:: Exercise ::
For this exercise, copy the data exactly and omit any images.

:: Data for this task ::
::::

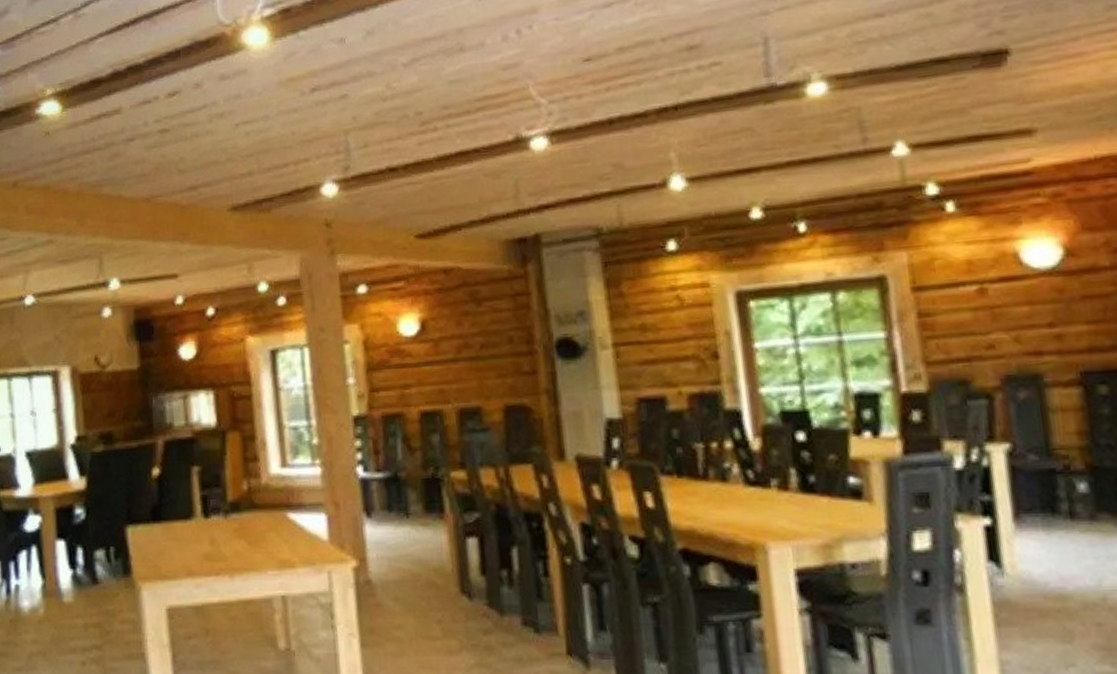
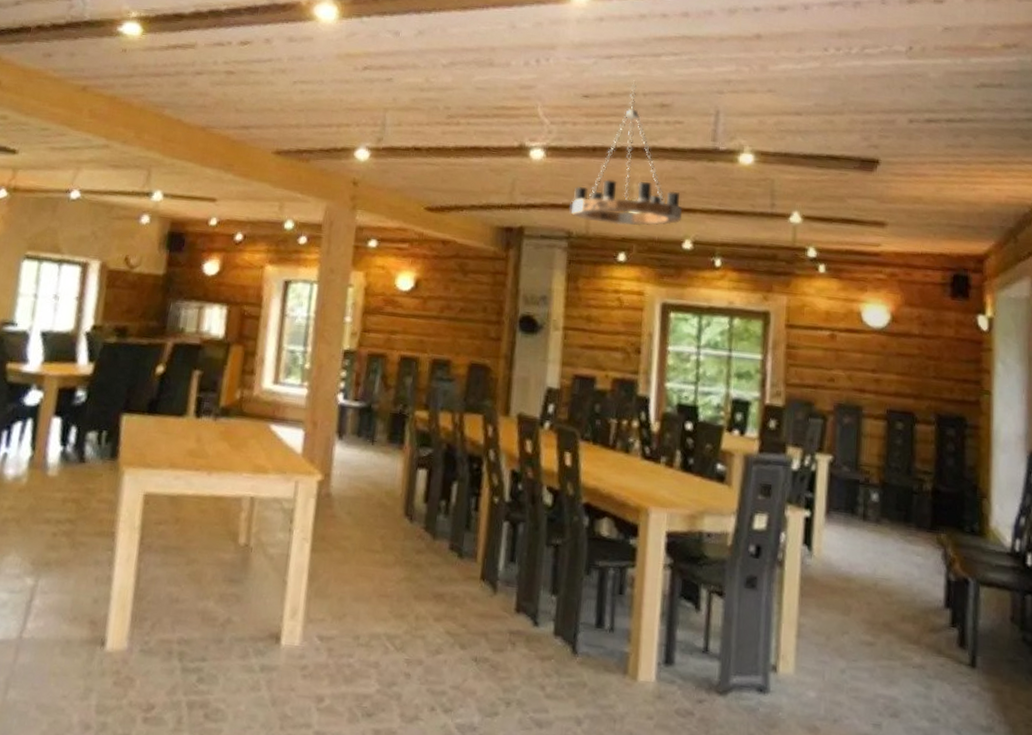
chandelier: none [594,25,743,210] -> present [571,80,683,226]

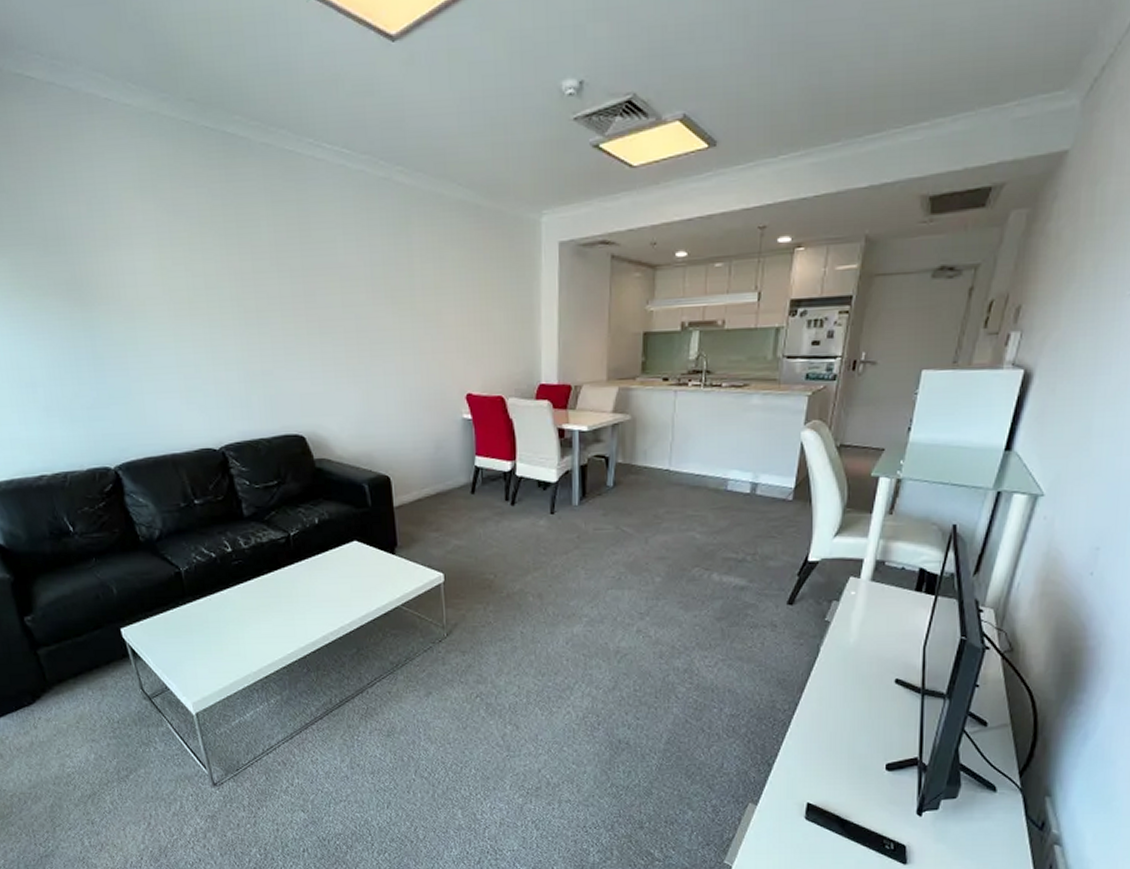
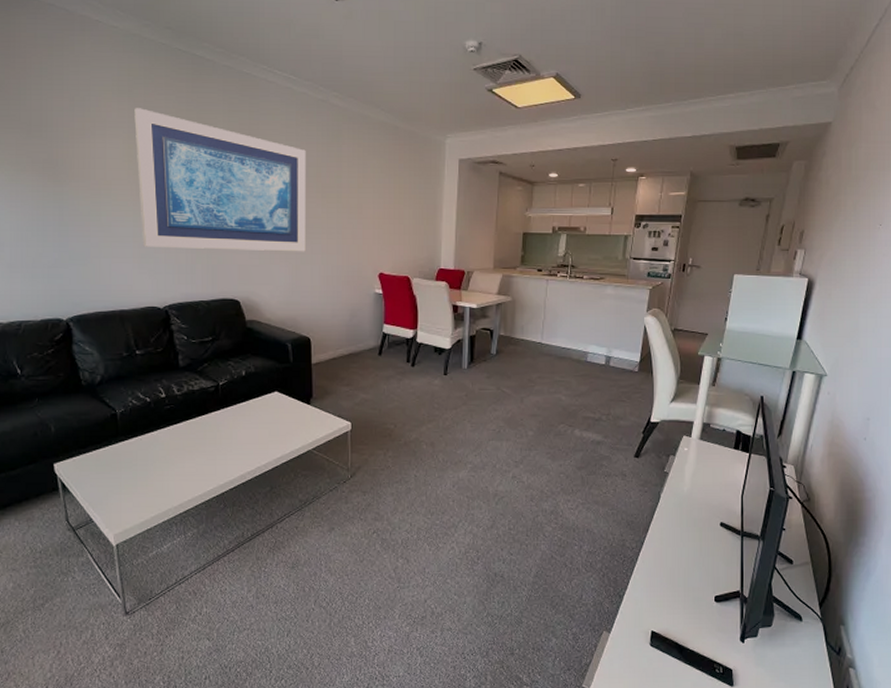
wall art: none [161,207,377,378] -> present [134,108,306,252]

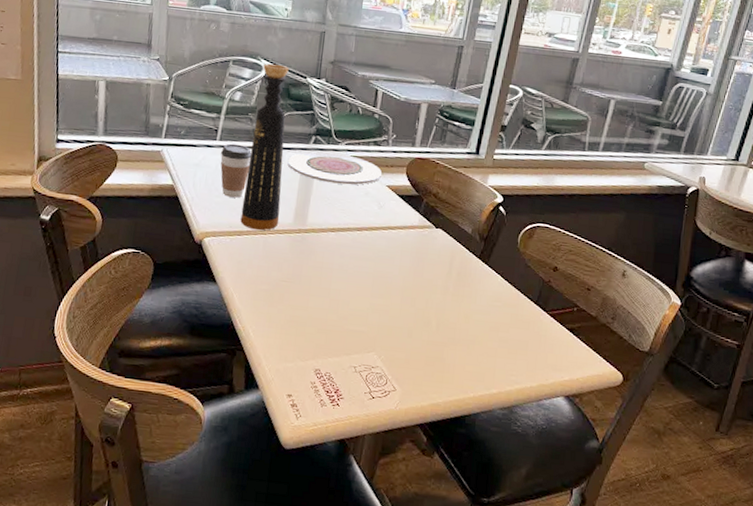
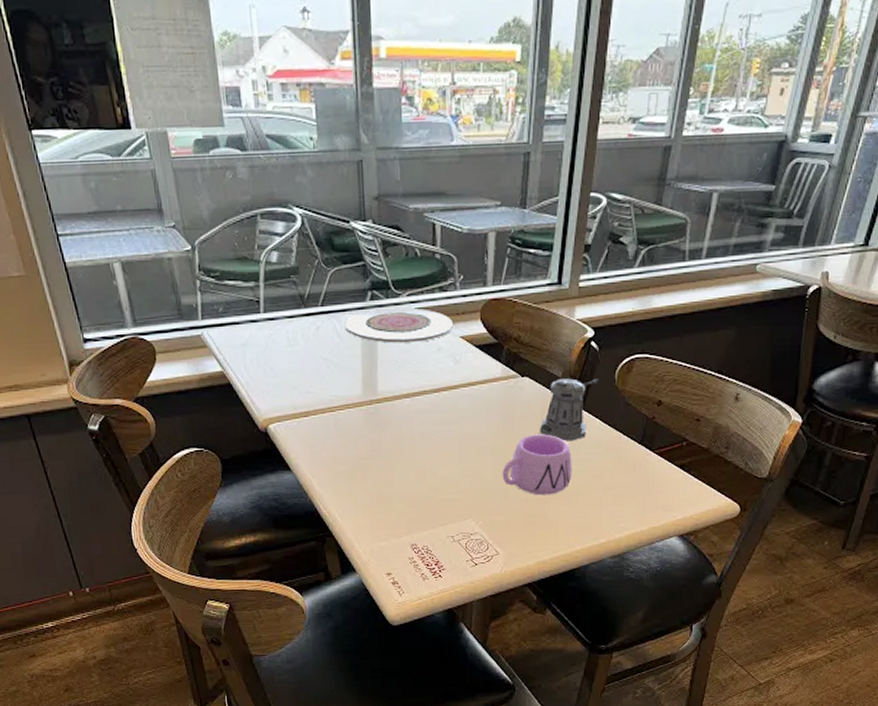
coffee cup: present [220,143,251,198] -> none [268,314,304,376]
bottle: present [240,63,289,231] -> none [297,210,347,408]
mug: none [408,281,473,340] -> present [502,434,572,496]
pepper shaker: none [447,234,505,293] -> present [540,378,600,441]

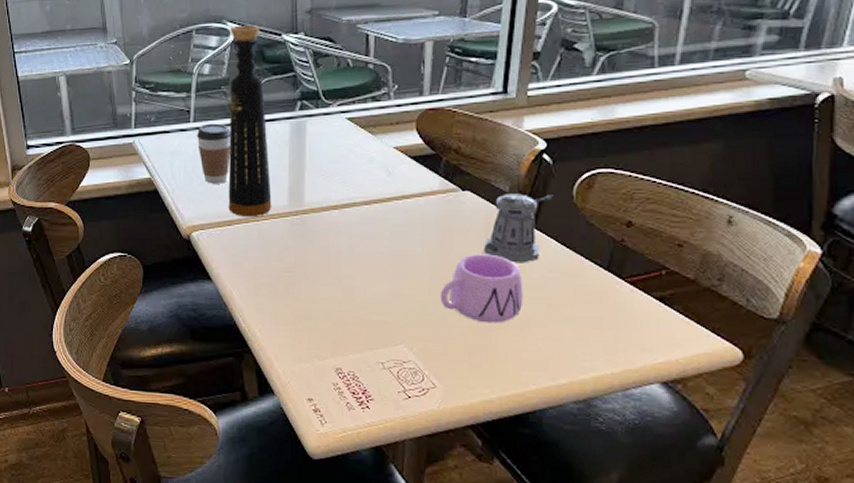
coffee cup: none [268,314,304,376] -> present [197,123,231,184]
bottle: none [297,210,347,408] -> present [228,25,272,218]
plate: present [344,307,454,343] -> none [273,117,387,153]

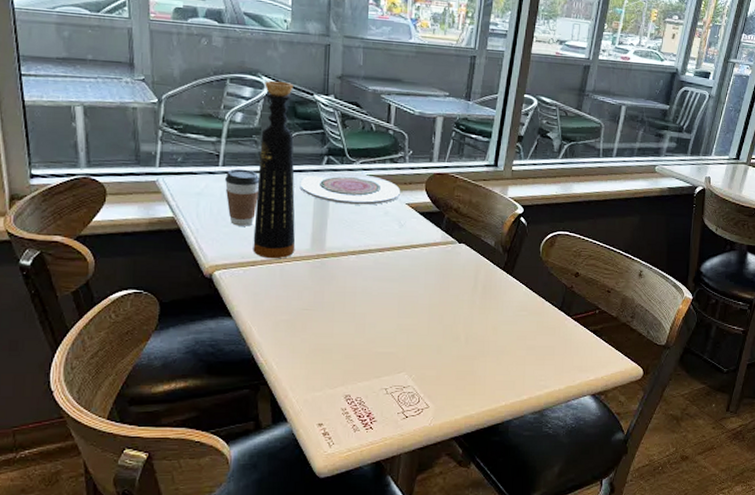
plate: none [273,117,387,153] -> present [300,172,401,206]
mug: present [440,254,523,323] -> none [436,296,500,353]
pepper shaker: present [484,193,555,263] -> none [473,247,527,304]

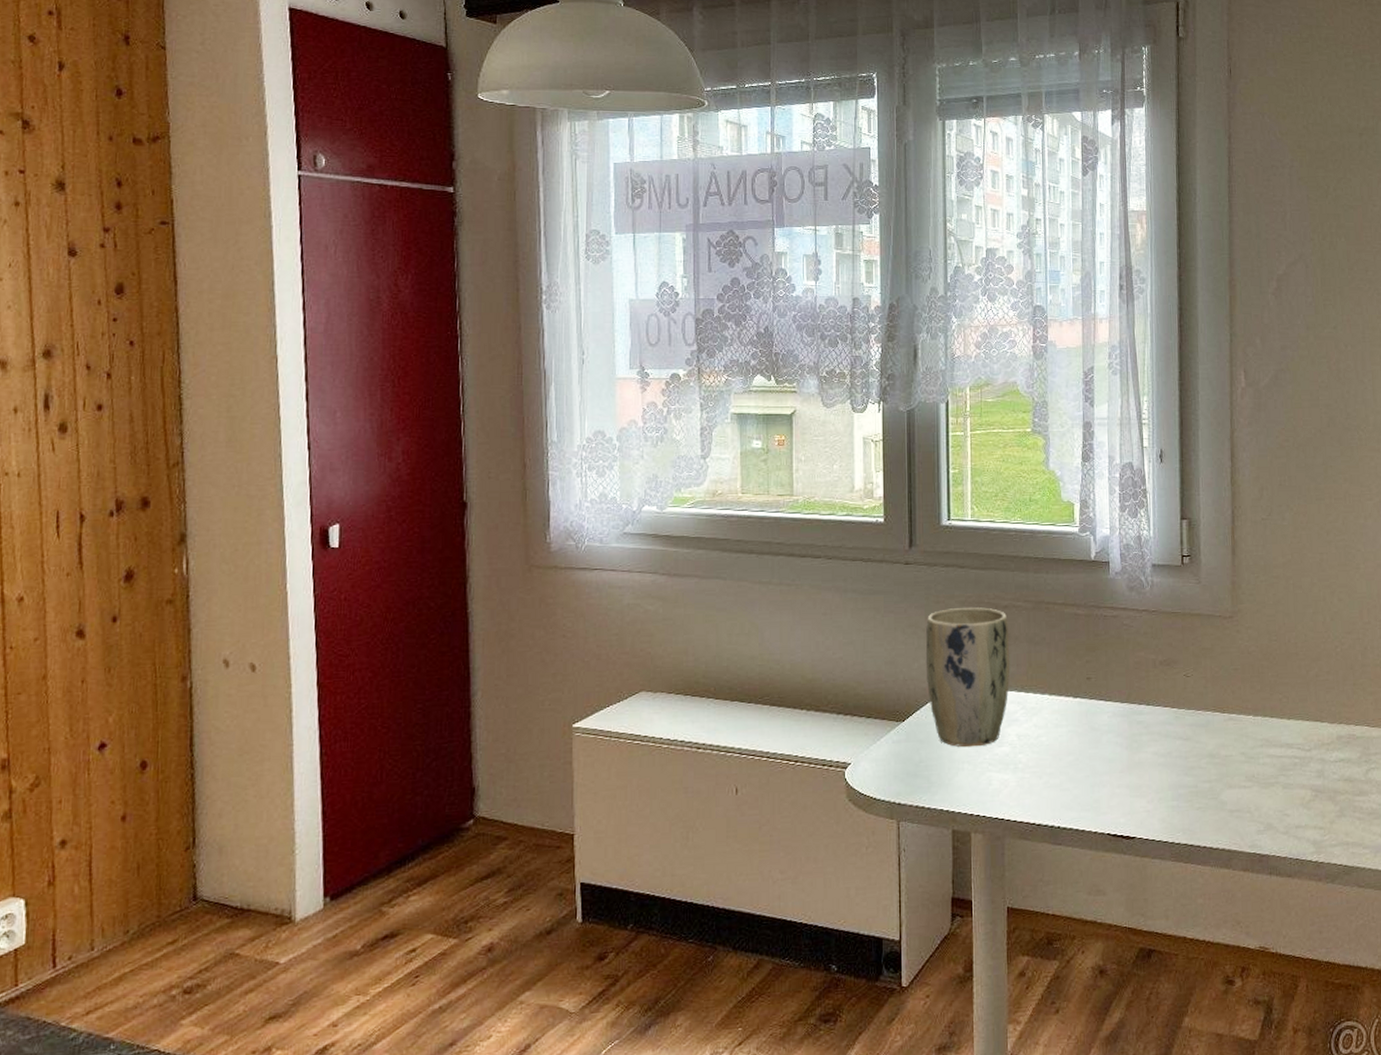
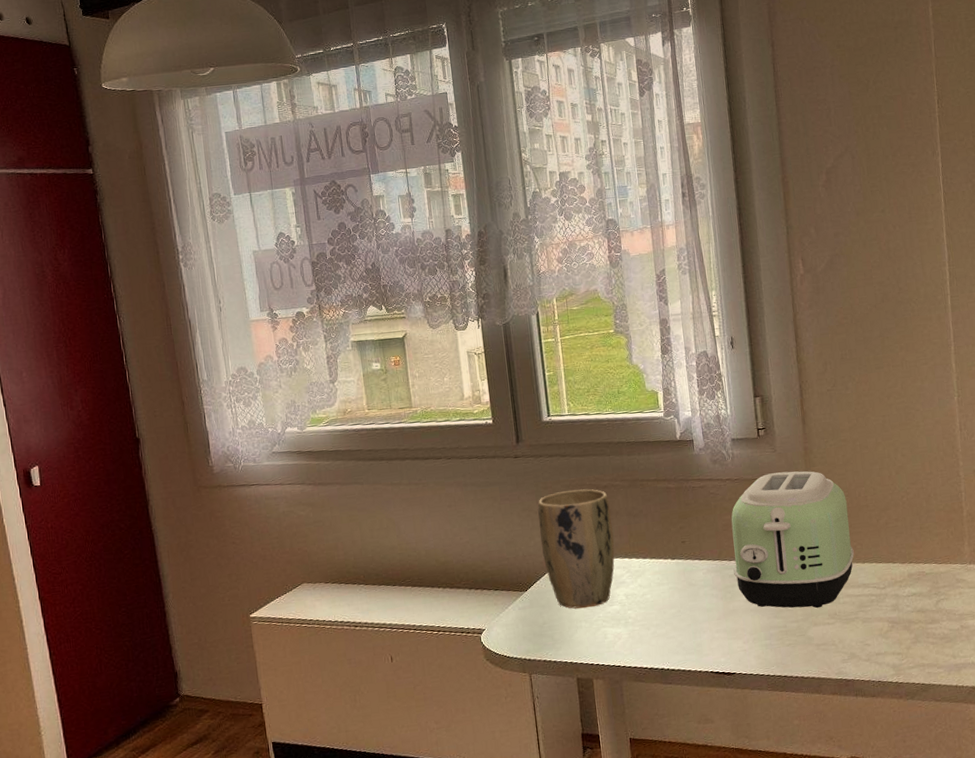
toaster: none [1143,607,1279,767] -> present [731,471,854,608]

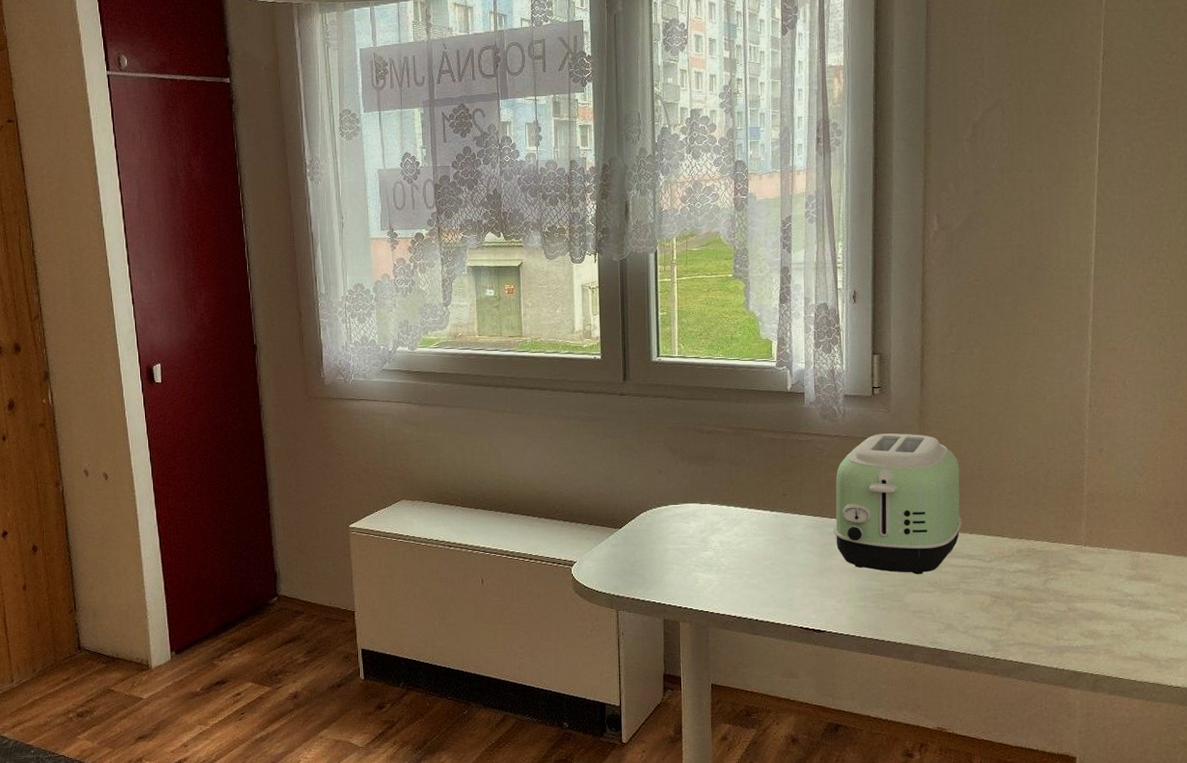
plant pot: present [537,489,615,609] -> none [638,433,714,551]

::::

:: Answer to this problem ::
chandelier: none [594,25,743,210] -> present [571,80,683,226]

wall art: none [161,207,377,378] -> present [134,108,306,252]

coffee cup: present [220,143,251,198] -> none [268,314,304,376]
bottle: present [240,63,289,231] -> none [297,210,347,408]
mug: none [408,281,473,340] -> present [502,434,572,496]
pepper shaker: none [447,234,505,293] -> present [540,378,600,441]

coffee cup: none [268,314,304,376] -> present [197,123,231,184]
bottle: none [297,210,347,408] -> present [228,25,272,218]
plate: present [344,307,454,343] -> none [273,117,387,153]

plate: none [273,117,387,153] -> present [300,172,401,206]
mug: present [440,254,523,323] -> none [436,296,500,353]
pepper shaker: present [484,193,555,263] -> none [473,247,527,304]

toaster: none [1143,607,1279,767] -> present [731,471,854,608]

plant pot: present [537,489,615,609] -> none [638,433,714,551]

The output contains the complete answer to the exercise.